= Lisa Weissfeld =

American biostatistician

Lisa Anderson Weissfeld is an American biostatistician whose publications include work on the risks, prognoses, and treatment outcomes for pneumonia, sepsis, and end-of-life care; she is one of the authors of the pneumonia severity index. She has also published basic research on sparse data in meta-analysis, on multicollinearity, and on the dichotomization of ordinal data, and is one of the namesakes of the Wei–Lin–Weissfeld model in recurrent event analysis. She worked for many years as a professor at the University of Pittsburgh.

==Education and career==
Weissfeld earned a Ph.D. in 1982 at the University of Pittsburgh, with the dissertation Bounds on the Efficiencies of Commonly Used Nonparametric Statistics supervised by Sam Wieand. She became a professor of biostatistics at the University of Pittsburgh in 1990.

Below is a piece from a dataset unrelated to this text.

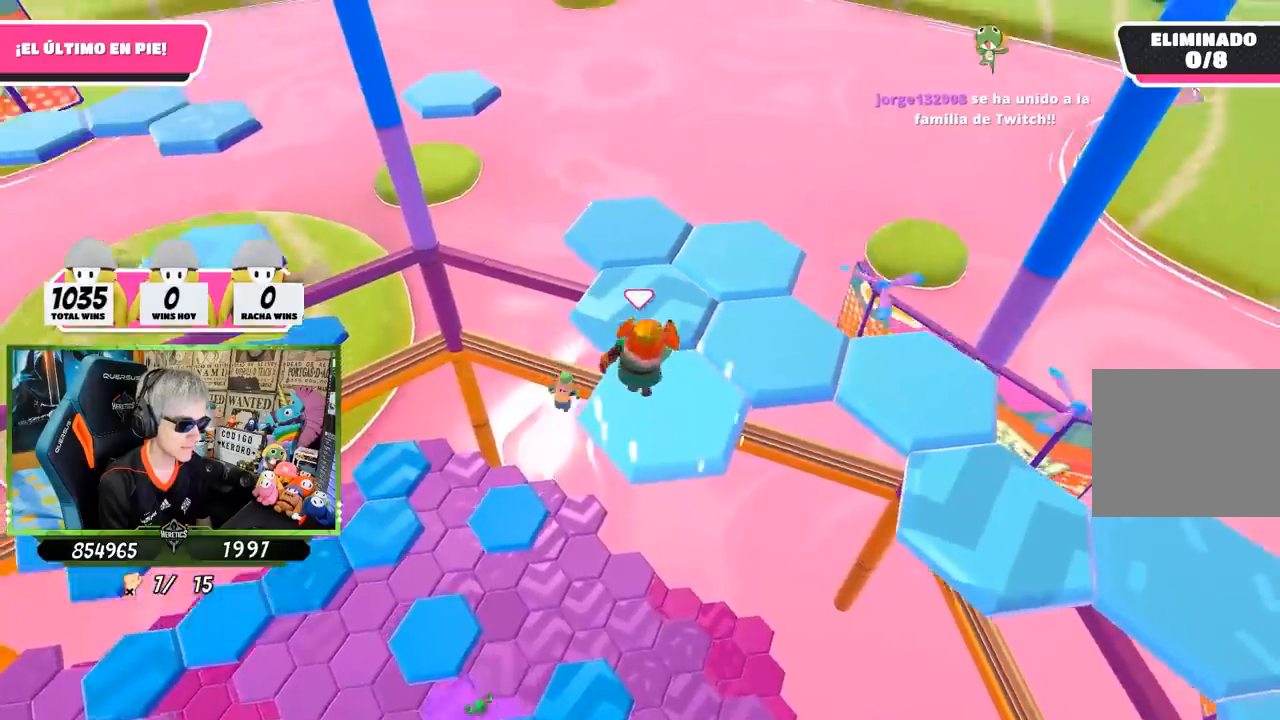
{"buttons": [], "left_stick": "down", "right_stick": "center", "events": [[67, "CROSS", "up"], [233, "right_stick", "down"], [333, "left_stick", "center"], [367, "right_stick", "center"], [400, "left_stick", "down"]]}
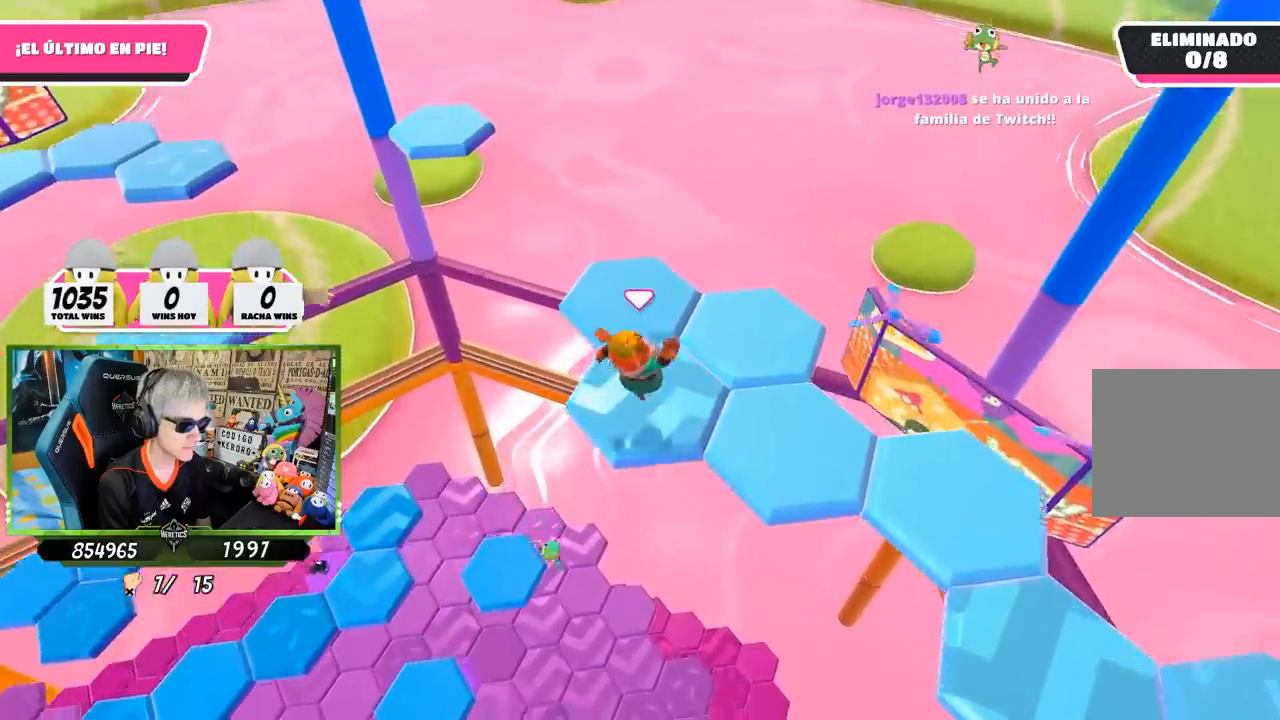
{"buttons": ["CROSS"], "left_stick": "up", "right_stick": "center", "events": [[67, "right_stick", "down-right"], [133, "left_stick", "center"], [183, "right_stick", "center"], [367, "left_stick", "up-left"], [467, "CROSS", "down"], [467, "left_stick", "up"]]}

In the mid-1990s, she became one of the founders and leaders of the Risk Analysis Section of the American Statistical Association, and one of its early chairs; she also served as secretary–treasurer for the Committee of Presidents of Statistical Societies. She left academia to become a statistical consultant in Washington, DC in 2014.

==Recognition==
Weissfeld was elected as a Fellow of the American Statistical Association in 1999.

==Personal life==
Weissfeld is married to Joel Weissfeld, an epidemiologist.